Wednesday, May 18, 2005

Semi-quick recap

Well, let's see if I can cover some of the highlights (or lowlights) of the post-Italy trip. We caught a train at 5:55 am to leave Trento and get to the airport. We flew Ryan Air, which is kinda the Southwest of Europe, so we had to get to this teeny tiny airport with like three gates. They have super low maximum weights allowed for luggage, so I knew I'd be over, but the lady made a mistake and charged us for 25kg instead of 20kg over, so when I pointed it out to her she only charged us for 15 to make it up to us! Which was nifty, saved money on that one. It was actually really hard for me to leave Italy, which I hadn't expected. I thought I'd be fine, but I was pretty upset.

But we made it into London in one piece, and boy, it was freezing! I stepped off the plane and wanted to run back inside. I'd shipped my warm coats home, of course, so I spent the next few days kinda cold. I also kept asking people if this was normal weather, and they kept telling me it was. I guess somehow I was thinking, Italy, England, it's all Europe so it should be the same weather. Not so much, as luck would have it.

▶ _Data excerpt_

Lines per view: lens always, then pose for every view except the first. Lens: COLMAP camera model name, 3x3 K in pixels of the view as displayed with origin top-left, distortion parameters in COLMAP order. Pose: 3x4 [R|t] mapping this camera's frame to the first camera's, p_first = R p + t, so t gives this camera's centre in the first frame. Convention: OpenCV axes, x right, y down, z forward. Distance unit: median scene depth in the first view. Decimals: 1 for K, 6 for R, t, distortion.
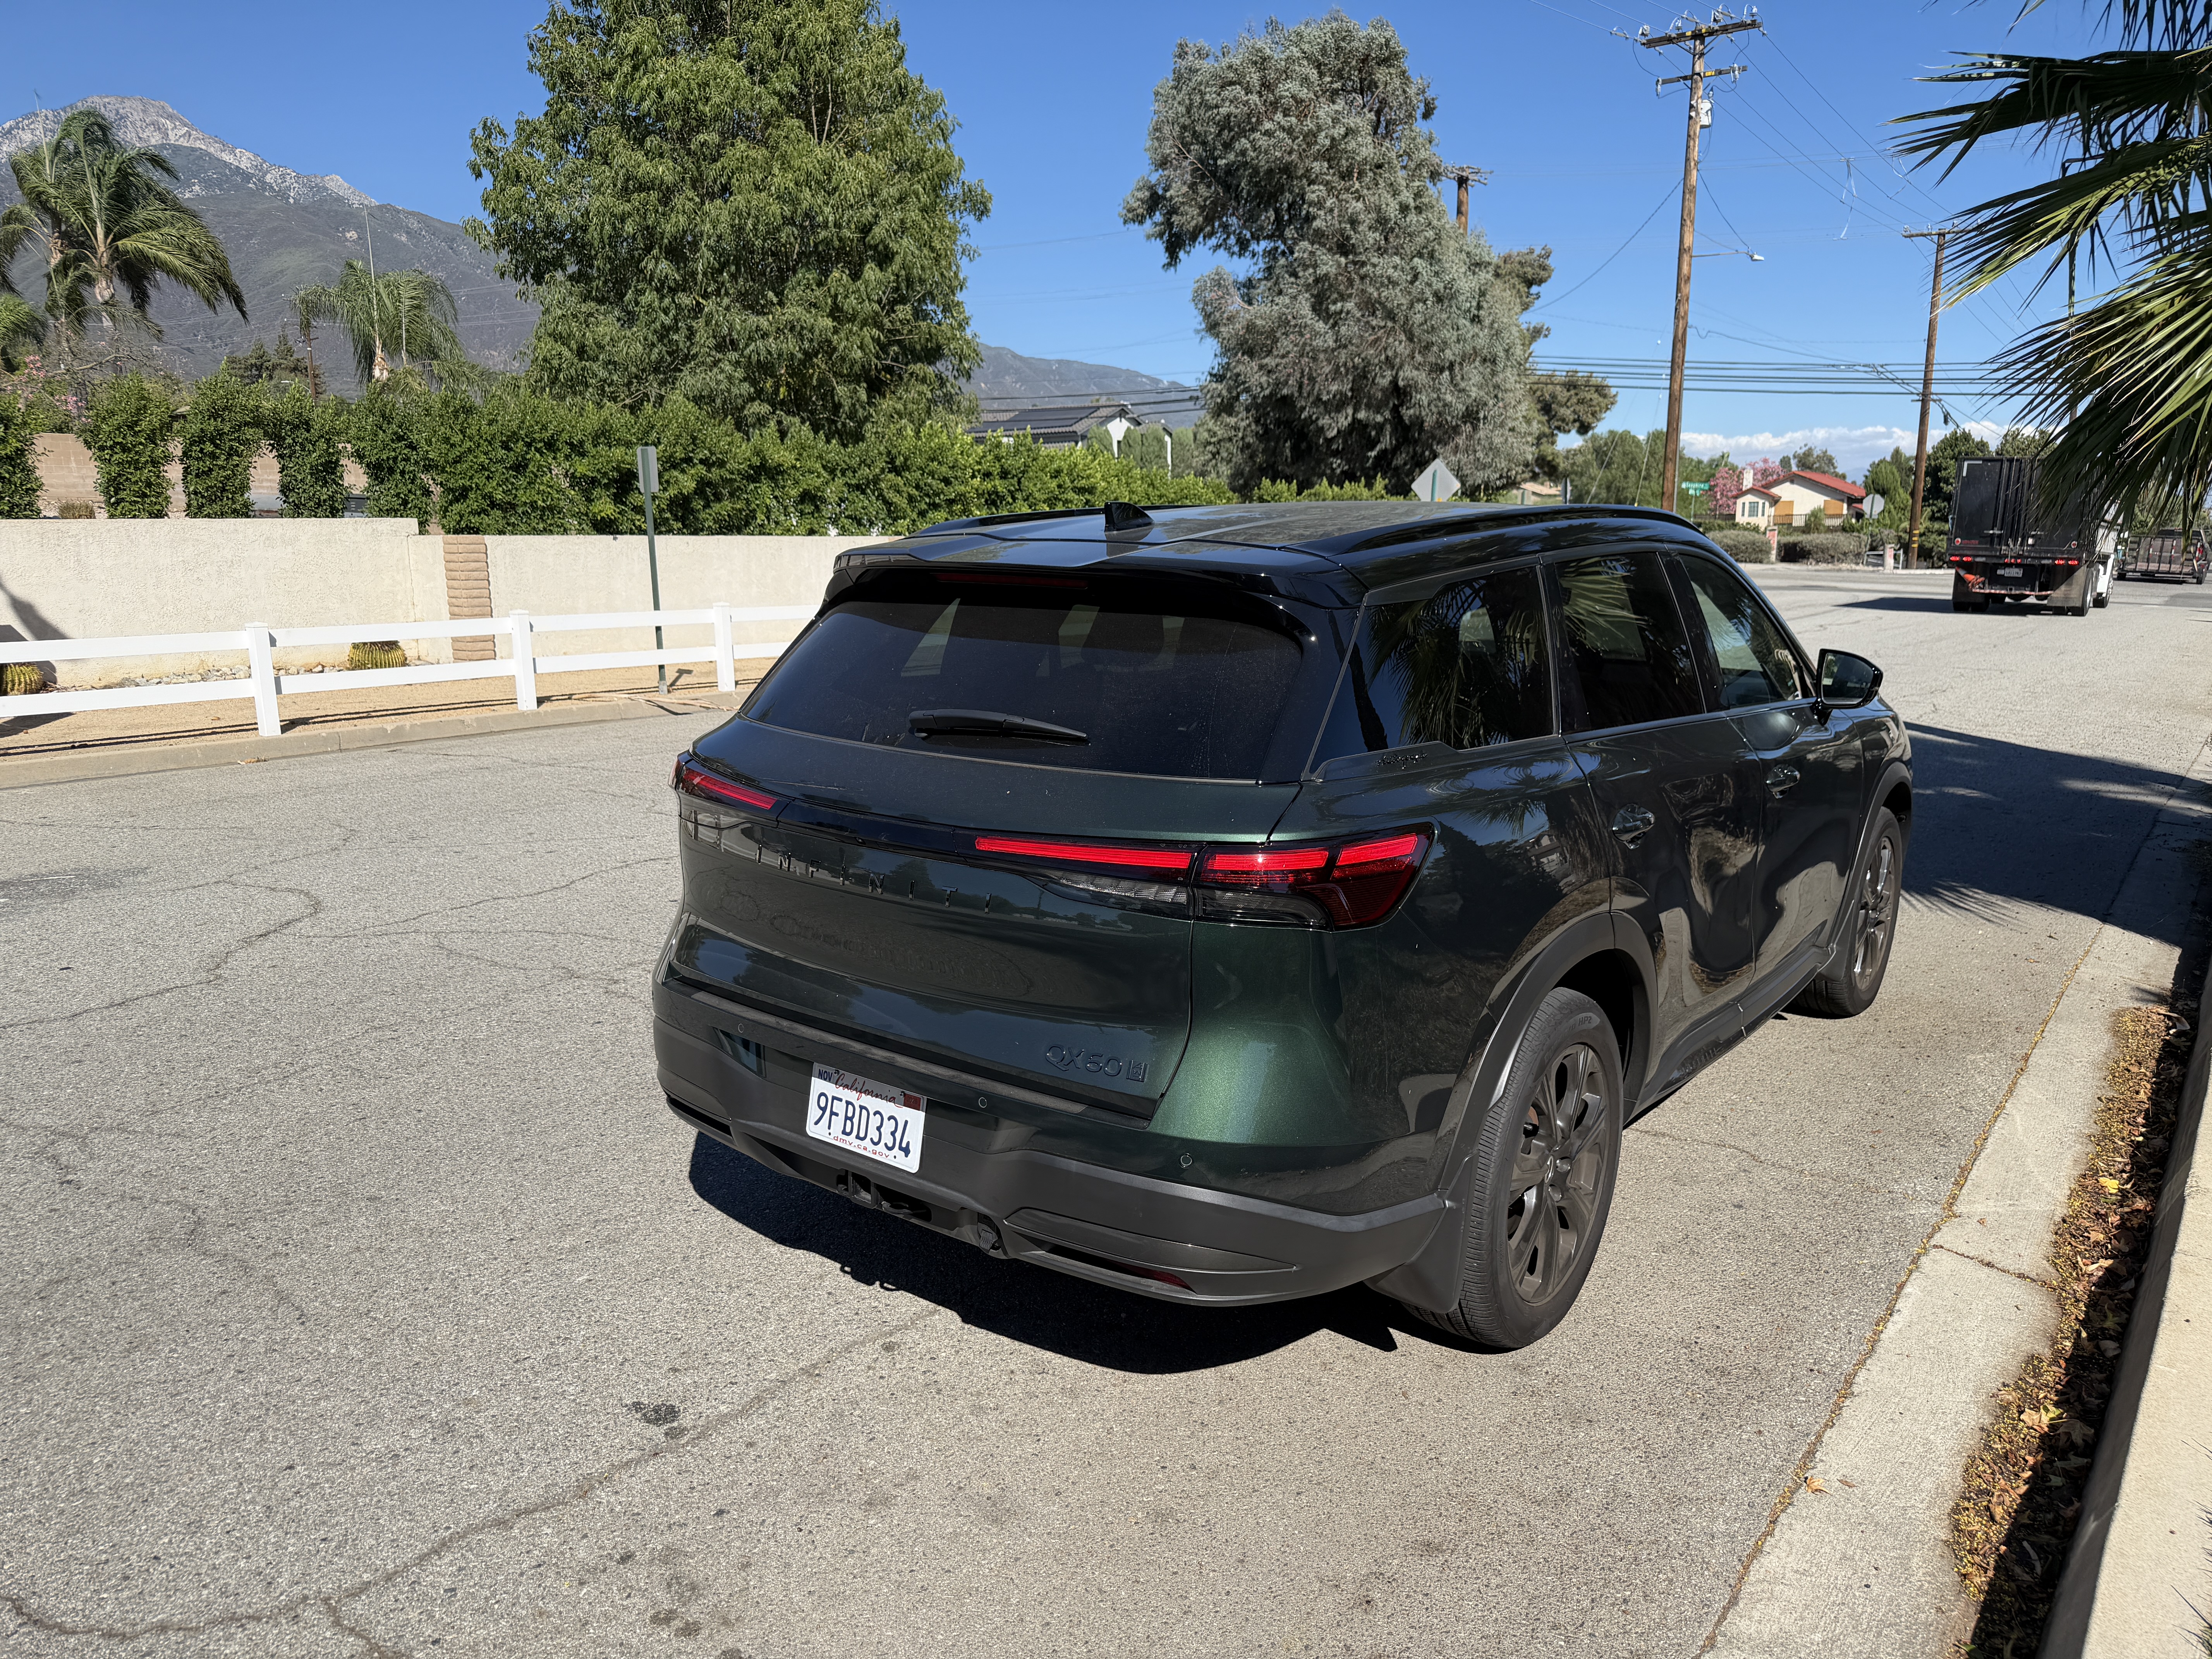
lens RADIAL K [[1624.3, 0, 1106.0], [0, 1624.3, 829.5], [0, 0, 1]] dist [0.000781, 0.002590]
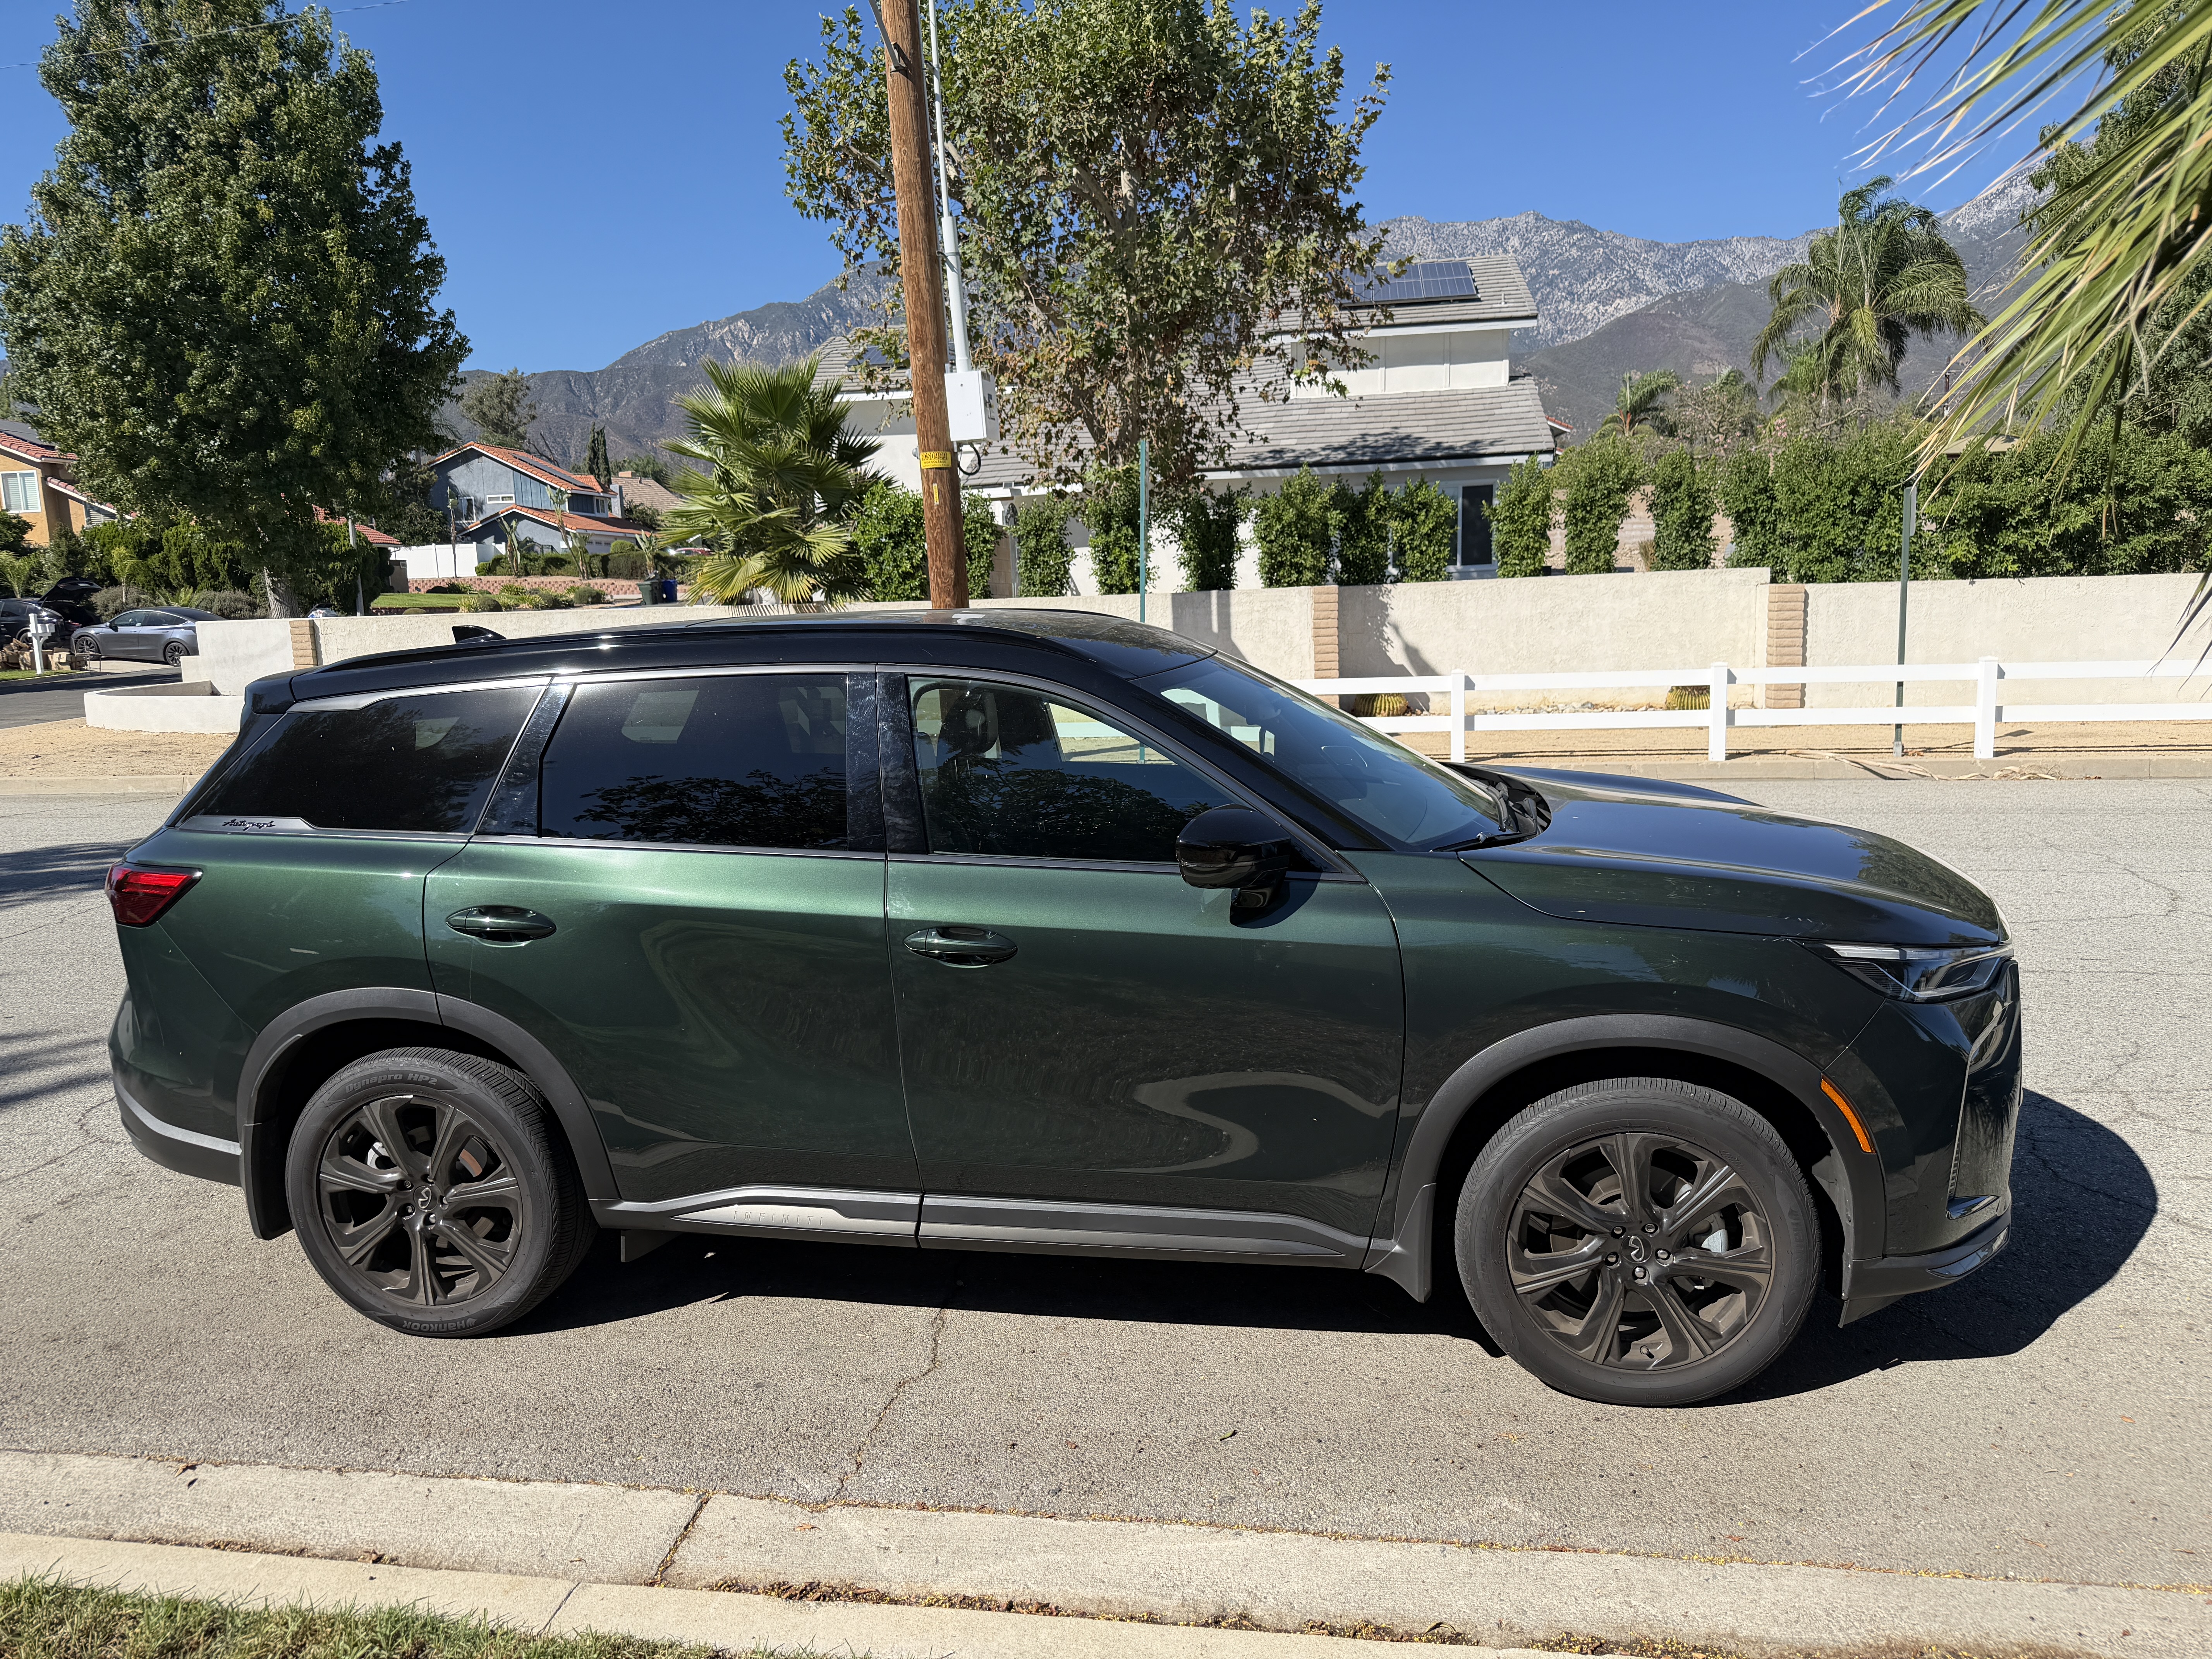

▶ _What is expected_
Give the travel blog post again, starting at "Wednesday, May 18, 2005" and ending at "was pretty upset.", with "Trento" renamed to "Verona". The material plays no role in any of this.

▶ _Answer box_
Wednesday, May 18, 2005

Semi-quick recap

Well, let's see if I can cover some of the highlights (or lowlights) of the post-Italy trip. We caught a train at 5:55 am to leave Verona and get to the airport. We flew Ryan Air, which is kinda the Southwest of Europe, so we had to get to this teeny tiny airport with like three gates. They have super low maximum weights allowed for luggage, so I knew I'd be over, but the lady made a mistake and charged us for 25kg instead of 20kg over, so when I pointed it out to her she only charged us for 15 to make it up to us! Which was nifty, saved money on that one. It was actually really hard for me to leave Italy, which I hadn't expected. I thought I'd be fine, but I was pretty upset.